The security question for my high school class’s website asks people to enter the name of the principal from the first three years of high school. The idea is to only let in people who have some familiarity with the school, and not random spammers. The walls of the school, when we were there, were plastered with signs that said, “Big [nickname of principal] is watching you.” So I thought for sure people would remember the principal’s name or at least his nickname. A lot of people do, but also a lot of (very bright) people don’t remember it, and seem to think that it’s crazy to think that anybody at all *would* remember. I’m kind of intrigued by the different ways people’s memory works on this one very specific question.
Marie
Funny how those old times start to blur together after a while. After I got on facebook, I went looking for a few people from high school. I even managed to go to my old HS reunion, but recognized only a few distinctive names and faces. I’m in contact with maybe two people from my old HS, and a couple from my new. I’ve tried to find people from my college years, but other than a core of friends who have maintained contact, I can barely remember some of the names! I have had a couple of people contact me, which sometimes works out and sometimes not.

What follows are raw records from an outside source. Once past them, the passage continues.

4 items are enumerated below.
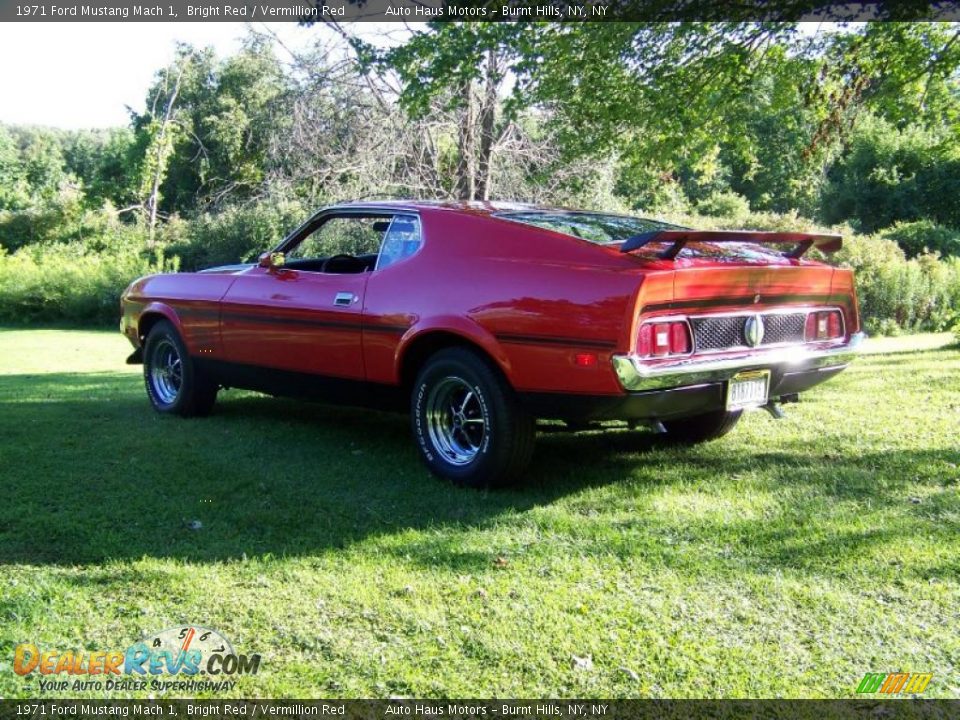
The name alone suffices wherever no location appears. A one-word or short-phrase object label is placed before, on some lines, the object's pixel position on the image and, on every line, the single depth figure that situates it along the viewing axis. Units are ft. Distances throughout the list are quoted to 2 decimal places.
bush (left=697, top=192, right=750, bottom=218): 106.93
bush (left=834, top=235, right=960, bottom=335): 57.47
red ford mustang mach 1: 14.75
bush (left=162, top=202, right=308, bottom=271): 71.77
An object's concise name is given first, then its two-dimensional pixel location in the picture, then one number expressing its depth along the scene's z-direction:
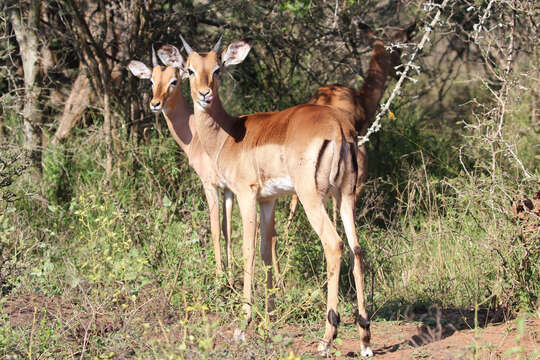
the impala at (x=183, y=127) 11.23
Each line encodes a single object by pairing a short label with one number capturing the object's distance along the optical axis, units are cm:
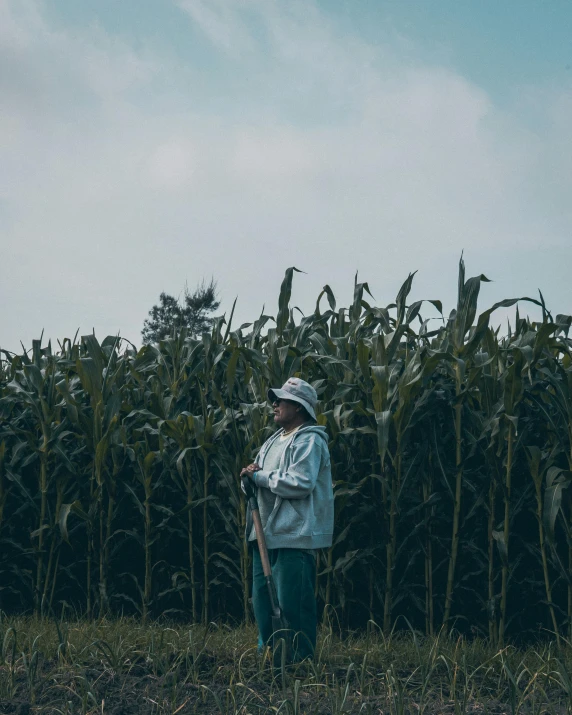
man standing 448
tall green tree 3469
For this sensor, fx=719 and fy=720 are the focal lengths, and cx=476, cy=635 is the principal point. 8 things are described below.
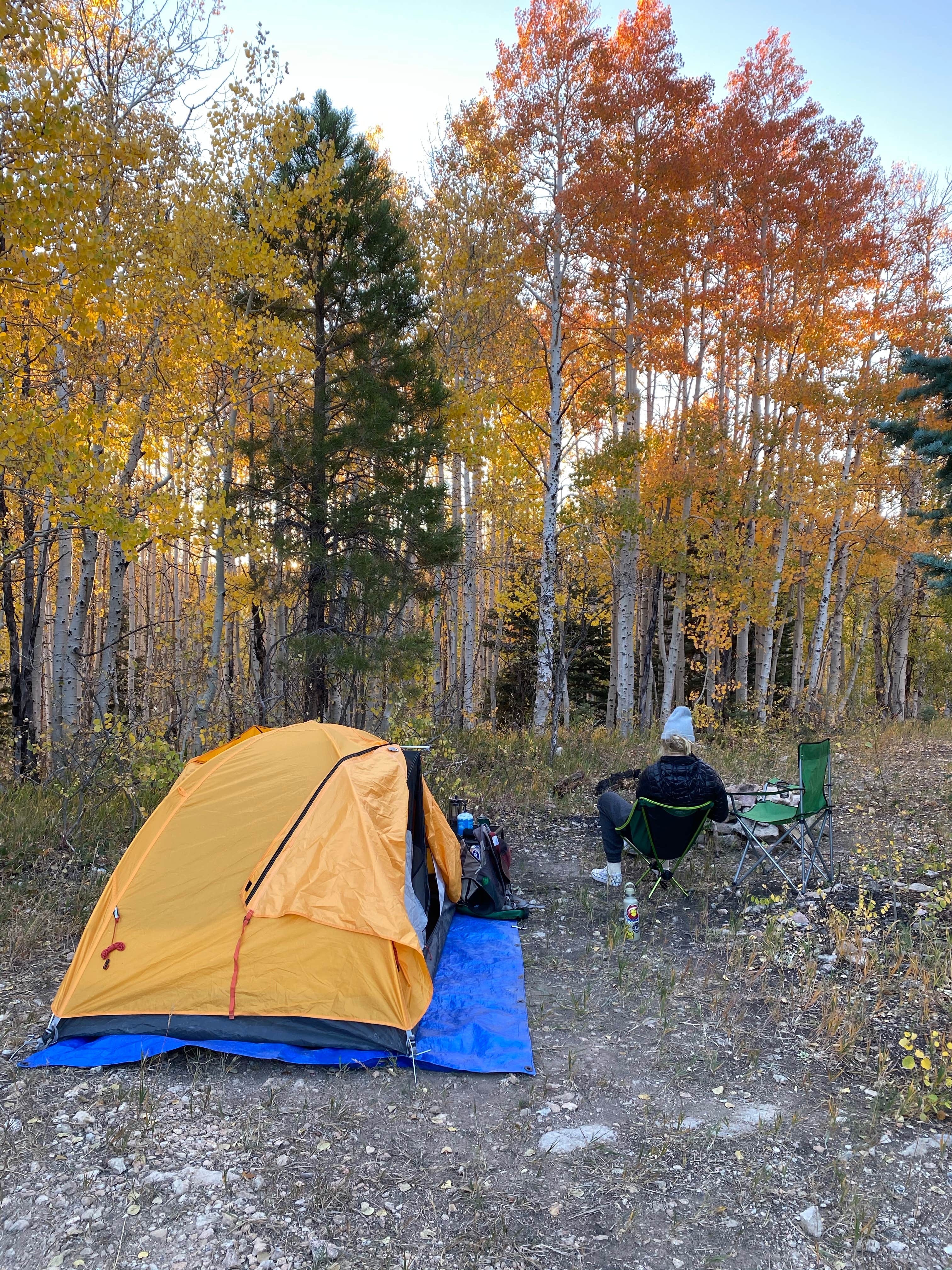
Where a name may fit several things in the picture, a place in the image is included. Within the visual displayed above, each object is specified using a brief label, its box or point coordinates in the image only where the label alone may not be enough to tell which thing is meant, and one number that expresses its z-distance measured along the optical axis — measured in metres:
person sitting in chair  5.26
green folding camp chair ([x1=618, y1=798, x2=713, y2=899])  5.18
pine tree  7.73
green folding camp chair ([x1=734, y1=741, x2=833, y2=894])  5.22
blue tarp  3.27
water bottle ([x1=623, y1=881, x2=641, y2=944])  4.68
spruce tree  5.88
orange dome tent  3.39
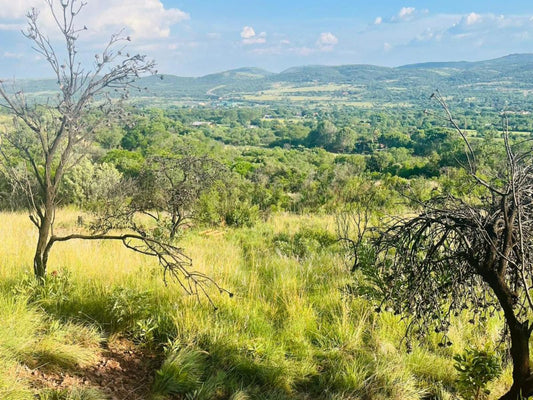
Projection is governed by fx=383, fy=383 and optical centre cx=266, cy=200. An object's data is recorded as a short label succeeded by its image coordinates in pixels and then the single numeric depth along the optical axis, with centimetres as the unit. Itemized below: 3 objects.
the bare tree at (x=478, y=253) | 205
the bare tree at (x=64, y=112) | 345
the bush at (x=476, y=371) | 258
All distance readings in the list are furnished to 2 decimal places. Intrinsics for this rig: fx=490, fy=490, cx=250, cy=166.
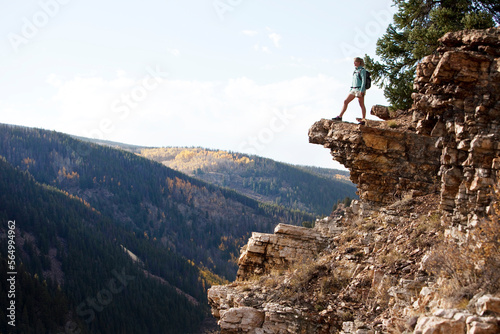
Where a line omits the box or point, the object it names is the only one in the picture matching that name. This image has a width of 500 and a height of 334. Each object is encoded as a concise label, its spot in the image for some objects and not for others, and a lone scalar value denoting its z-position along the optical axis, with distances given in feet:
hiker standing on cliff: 57.98
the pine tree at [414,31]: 69.41
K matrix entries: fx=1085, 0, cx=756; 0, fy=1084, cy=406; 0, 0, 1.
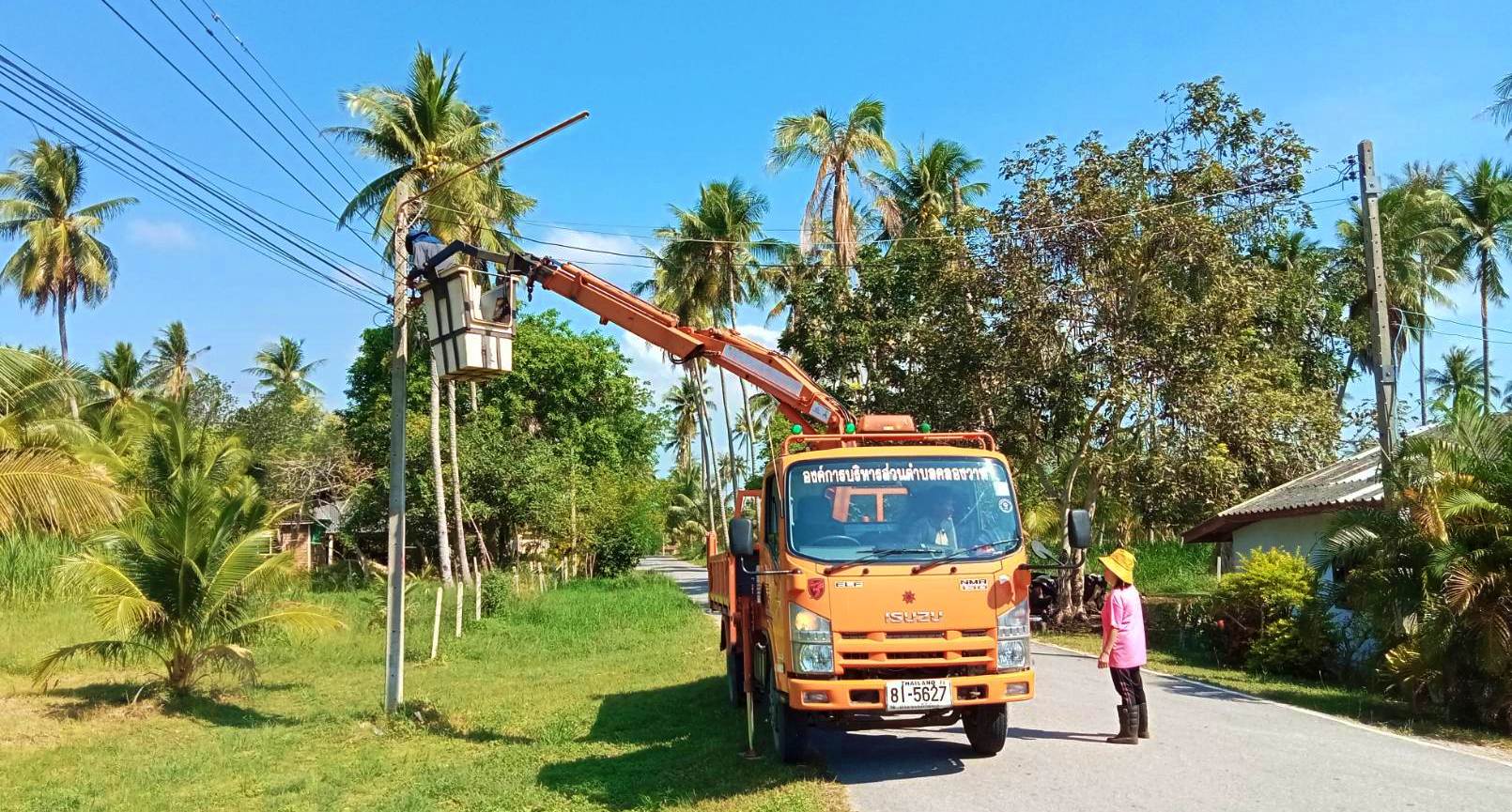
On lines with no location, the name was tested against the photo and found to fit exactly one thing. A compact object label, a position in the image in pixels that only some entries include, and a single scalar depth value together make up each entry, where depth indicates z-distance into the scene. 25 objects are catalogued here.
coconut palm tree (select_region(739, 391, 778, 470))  54.41
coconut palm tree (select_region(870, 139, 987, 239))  32.38
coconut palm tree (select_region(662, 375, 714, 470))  77.50
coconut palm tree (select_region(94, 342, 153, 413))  43.62
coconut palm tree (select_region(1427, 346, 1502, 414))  63.70
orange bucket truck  7.61
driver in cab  8.14
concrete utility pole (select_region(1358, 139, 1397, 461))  13.19
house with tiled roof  17.02
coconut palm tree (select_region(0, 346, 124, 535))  17.72
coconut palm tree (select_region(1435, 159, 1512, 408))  37.62
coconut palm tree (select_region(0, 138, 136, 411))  39.00
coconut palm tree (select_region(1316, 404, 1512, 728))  9.88
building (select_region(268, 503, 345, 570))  40.34
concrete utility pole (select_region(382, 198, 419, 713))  11.69
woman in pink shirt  8.99
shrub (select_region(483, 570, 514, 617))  23.53
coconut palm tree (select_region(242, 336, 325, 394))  60.28
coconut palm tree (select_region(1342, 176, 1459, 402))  36.50
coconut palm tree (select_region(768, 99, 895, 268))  30.50
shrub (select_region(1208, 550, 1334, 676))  14.38
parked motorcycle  21.75
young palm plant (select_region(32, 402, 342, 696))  12.62
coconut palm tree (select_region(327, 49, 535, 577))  26.25
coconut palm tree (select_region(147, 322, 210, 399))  52.09
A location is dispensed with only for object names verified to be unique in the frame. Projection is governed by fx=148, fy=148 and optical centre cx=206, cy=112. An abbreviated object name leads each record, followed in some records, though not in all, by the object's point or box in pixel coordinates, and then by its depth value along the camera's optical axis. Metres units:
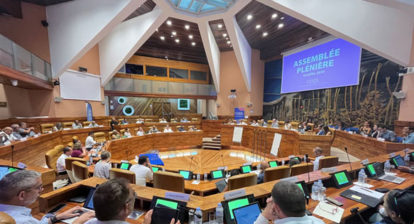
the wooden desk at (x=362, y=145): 4.04
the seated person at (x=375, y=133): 4.95
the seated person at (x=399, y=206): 1.12
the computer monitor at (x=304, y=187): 1.70
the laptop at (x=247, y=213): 1.28
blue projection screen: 6.54
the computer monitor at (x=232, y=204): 1.29
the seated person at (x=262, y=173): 2.52
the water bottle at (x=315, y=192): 1.78
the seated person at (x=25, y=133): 4.77
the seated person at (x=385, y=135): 4.38
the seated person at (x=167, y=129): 7.47
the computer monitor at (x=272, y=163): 3.44
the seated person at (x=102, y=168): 2.57
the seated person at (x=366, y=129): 5.43
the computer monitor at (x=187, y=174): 2.89
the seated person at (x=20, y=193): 1.04
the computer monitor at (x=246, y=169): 2.96
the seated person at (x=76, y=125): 6.74
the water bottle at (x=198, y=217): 1.28
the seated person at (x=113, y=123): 7.20
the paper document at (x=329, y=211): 1.43
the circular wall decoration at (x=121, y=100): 11.84
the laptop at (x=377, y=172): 2.30
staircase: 7.82
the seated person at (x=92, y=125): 7.26
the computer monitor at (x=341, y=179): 2.03
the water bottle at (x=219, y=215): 1.33
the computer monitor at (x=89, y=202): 1.54
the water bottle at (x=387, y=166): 2.54
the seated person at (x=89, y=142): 5.10
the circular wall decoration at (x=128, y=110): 12.04
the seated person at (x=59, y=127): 6.21
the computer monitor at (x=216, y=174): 2.84
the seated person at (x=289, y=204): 0.98
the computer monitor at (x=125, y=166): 3.02
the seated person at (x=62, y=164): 3.28
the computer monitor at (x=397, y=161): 2.70
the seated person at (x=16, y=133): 4.38
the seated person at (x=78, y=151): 3.77
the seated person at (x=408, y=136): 3.96
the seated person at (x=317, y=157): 3.12
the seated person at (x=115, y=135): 5.45
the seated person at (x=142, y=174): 2.52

I have also been thinking of writing down some stories to keep my memory alive. On the other hand, although sometimes I get pulled into a particular memory and relive it, I feel like my present life is so distant from that past! I’m grateful for the contacts I still have but sometimes wonder about trying to relive glory days. I think I have started to let go much of my fierce nostalgia, which was as if I never wanted anything to change. The older I get, the more I understand my grandfather’s distain for keeping memorabilia! Strange, that.